►

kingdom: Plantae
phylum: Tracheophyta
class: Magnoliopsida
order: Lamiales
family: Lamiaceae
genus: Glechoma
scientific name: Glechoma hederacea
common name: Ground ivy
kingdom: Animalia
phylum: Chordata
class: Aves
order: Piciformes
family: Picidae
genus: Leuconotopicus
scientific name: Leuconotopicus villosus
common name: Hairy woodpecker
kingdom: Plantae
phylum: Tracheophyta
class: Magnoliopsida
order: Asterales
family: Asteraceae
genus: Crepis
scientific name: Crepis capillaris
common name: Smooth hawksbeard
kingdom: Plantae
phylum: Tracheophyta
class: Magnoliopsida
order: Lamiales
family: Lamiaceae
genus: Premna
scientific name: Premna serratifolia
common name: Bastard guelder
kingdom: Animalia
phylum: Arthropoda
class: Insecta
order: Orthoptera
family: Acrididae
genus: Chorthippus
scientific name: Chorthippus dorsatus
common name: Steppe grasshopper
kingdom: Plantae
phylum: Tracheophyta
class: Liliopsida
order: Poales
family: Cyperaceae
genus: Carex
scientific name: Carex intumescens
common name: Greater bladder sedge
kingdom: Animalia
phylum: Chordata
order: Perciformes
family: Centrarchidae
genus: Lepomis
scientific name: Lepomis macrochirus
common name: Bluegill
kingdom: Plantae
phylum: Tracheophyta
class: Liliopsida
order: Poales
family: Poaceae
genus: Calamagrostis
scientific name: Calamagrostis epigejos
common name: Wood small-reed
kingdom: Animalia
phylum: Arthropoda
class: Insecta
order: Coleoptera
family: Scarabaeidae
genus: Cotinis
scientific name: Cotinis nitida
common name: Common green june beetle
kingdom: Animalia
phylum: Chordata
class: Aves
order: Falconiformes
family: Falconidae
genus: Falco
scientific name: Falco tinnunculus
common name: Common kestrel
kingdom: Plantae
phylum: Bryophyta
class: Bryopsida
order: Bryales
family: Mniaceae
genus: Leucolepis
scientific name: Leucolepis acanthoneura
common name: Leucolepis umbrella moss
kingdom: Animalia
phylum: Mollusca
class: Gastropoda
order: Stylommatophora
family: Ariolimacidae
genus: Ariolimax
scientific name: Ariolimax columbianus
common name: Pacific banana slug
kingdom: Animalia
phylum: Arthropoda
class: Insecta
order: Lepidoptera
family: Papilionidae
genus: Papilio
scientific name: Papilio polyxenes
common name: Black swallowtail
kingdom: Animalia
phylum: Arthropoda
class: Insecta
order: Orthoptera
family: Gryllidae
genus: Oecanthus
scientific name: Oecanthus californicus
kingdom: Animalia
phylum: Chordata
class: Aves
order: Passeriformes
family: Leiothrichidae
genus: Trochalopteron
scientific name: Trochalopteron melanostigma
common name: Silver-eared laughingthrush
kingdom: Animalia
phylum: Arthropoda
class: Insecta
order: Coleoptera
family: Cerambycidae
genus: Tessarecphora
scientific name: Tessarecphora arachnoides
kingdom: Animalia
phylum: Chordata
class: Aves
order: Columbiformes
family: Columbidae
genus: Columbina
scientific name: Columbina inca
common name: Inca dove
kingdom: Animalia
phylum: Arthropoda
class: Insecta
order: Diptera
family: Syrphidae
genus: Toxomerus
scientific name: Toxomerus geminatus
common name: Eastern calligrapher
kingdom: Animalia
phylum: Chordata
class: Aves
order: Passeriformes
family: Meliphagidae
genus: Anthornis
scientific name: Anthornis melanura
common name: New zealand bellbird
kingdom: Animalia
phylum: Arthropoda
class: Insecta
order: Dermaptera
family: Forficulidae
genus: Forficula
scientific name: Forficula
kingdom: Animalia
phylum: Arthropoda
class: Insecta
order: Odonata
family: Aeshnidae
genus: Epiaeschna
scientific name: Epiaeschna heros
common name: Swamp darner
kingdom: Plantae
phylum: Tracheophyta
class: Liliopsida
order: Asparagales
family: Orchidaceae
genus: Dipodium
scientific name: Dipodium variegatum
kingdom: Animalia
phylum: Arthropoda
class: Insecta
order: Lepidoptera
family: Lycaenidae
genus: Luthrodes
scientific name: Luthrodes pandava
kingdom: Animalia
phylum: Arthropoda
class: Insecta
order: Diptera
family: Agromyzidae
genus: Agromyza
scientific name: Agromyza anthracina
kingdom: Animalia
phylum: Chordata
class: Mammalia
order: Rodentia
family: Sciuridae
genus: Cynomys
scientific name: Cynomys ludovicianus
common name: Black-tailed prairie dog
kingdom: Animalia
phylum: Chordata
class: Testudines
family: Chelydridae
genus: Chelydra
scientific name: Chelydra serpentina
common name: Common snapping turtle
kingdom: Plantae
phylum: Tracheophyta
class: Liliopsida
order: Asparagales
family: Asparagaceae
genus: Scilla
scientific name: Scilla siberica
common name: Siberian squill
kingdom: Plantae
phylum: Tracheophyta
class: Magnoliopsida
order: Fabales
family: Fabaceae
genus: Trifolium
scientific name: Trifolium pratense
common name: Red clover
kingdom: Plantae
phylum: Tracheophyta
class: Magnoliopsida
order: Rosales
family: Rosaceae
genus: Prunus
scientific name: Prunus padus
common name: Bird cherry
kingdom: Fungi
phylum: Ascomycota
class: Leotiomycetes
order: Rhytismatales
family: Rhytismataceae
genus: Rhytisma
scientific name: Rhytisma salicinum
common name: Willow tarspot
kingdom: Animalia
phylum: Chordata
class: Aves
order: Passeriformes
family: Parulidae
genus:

◄

Output verbatim the lines of the material from the line containing "scientific name: Chelydra serpentina" through its final line, both inclusive.

**FULL RESPONSE**
scientific name: Chelydra serpentina
common name: Common snapping turtle
kingdom: Plantae
phylum: Tracheophyta
class: Liliopsida
order: Asparagales
family: Asparagaceae
genus: Scilla
scientific name: Scilla siberica
common name: Siberian squill
kingdom: Plantae
phylum: Tracheophyta
class: Magnoliopsida
order: Fabales
family: Fabaceae
genus: Trifolium
scientific name: Trifolium pratense
common name: Red clover
kingdom: Plantae
phylum: Tracheophyta
class: Magnoliopsida
order: Rosales
family: Rosaceae
genus: Prunus
scientific name: Prunus padus
common name: Bird cherry
kingdom: Fungi
phylum: Ascomycota
class: Leotiomycetes
order: Rhytismatales
family: Rhytismataceae
genus: Rhytisma
scientific name: Rhytisma salicinum
common name: Willow tarspot
kingdom: Animalia
phylum: Chordata
class: Aves
order: Passeriformes
family: Parulidae
genus:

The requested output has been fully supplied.